On top of that, those who were tested had to wait a couple days to get their results back from the lab. The CDC also designed a flawed test.
Late last week, the Food and Drug Administration (FDA) authorized state and local laboratories to do initial testing in order to shorten the delay with the federal CDC tests.
"I think there are always pros and cons to making testing guidelines more restrictive or less restrictive," Johnson told Salon. "If you make it too restrictive, you might miss things, and they missed cases that weren't severed; if you make them too restrictive, you risk using up you resources, using all your testing kits and it's a very nonspecific disease, and unfortunately in cases like that you can overwhelm the diagnostic infrastructure."
Infectious disease expert Charles Chiu, an MD-PhD at the University of California, San Francisco, said shaking hands, touching a doorknob, or touching other surfaces touched by an infectious person can also transmit the virus.
"If you have an infected person in the front of the plane, for instance, and you're in the back of the plane, your risk is close to zero simply because the area of exposure is thought to be roughly six feet from the infected person," Chiu said in a news release.
Johnson told Salon it "spreads like all respiratory viruses, it's spread through coughing, sneezing and close contact, so any droplets spread through coughing can remain on surface for a few hours to a few days."
When asked if other states might experience a "silent spread" of the virus as happened in Washington state, Johnson said, "I would say it's likely."
In the CDC press conference on Monday, Dr. Nancy Messonnier reiterated that "if the virus gains a foothold" cities and towns "may need to take local action to plan and respond."

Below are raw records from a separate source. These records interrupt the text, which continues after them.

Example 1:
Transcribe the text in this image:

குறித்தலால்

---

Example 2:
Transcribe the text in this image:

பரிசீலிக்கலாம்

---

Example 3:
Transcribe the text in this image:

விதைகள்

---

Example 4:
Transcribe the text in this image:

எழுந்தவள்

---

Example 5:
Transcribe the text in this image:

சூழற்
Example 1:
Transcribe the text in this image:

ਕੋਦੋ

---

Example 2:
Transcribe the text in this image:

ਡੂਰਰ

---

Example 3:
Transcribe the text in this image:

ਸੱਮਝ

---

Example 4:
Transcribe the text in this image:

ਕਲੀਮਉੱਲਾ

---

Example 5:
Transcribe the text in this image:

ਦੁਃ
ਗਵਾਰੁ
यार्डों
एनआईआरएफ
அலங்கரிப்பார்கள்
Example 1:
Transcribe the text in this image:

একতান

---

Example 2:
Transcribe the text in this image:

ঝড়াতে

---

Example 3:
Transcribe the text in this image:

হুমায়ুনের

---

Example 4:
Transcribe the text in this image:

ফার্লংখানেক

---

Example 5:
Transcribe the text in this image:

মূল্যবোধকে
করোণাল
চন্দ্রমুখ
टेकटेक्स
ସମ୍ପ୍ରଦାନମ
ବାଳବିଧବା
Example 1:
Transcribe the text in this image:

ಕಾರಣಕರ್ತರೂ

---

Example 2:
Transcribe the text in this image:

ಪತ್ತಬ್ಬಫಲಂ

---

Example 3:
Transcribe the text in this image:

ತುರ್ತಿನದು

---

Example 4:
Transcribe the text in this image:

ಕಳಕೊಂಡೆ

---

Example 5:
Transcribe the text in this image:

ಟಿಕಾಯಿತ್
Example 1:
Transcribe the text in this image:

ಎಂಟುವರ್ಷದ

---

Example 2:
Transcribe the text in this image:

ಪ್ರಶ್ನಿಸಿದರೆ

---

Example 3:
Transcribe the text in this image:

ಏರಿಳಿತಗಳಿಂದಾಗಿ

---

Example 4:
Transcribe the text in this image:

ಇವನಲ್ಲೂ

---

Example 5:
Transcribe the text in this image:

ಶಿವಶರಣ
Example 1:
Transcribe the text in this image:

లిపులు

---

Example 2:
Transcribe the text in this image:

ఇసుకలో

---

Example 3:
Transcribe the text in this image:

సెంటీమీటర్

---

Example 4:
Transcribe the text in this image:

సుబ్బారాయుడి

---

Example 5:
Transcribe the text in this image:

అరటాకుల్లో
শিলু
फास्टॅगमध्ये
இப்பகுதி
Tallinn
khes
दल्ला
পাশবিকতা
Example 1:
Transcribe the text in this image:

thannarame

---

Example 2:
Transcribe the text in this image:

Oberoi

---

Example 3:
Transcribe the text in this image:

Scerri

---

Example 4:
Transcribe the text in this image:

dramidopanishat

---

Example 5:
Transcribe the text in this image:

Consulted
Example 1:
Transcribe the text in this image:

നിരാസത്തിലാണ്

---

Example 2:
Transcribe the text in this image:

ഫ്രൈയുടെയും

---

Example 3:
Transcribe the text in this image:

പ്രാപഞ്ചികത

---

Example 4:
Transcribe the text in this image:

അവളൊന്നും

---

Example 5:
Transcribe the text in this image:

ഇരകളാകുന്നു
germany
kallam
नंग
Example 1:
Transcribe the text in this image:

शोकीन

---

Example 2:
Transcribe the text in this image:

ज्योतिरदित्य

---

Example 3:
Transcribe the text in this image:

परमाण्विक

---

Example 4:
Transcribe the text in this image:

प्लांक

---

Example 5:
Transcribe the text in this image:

"What these actions look like at the community level will vary depending on local conditions," Messonnier said. "What is appropriate for one community seeing local transmission won't necessarily be appropriate for a community where no local transmission has occurred."
Salon reporters in Seattle observed shortages of staples, like toilet paper, in local Target stores. Media reports suggests that shoppers on both coasts are buying out staples on both coasts.
"It has gotten crazier by the day," a Target employee in Richmond, Virginia, told the Washington Post. "A lot of it is obviously panic-buying, people stocking up on eight gallons of water or 20 kinds of soups. Items are selling out immediately, as soon as they go up on shelves."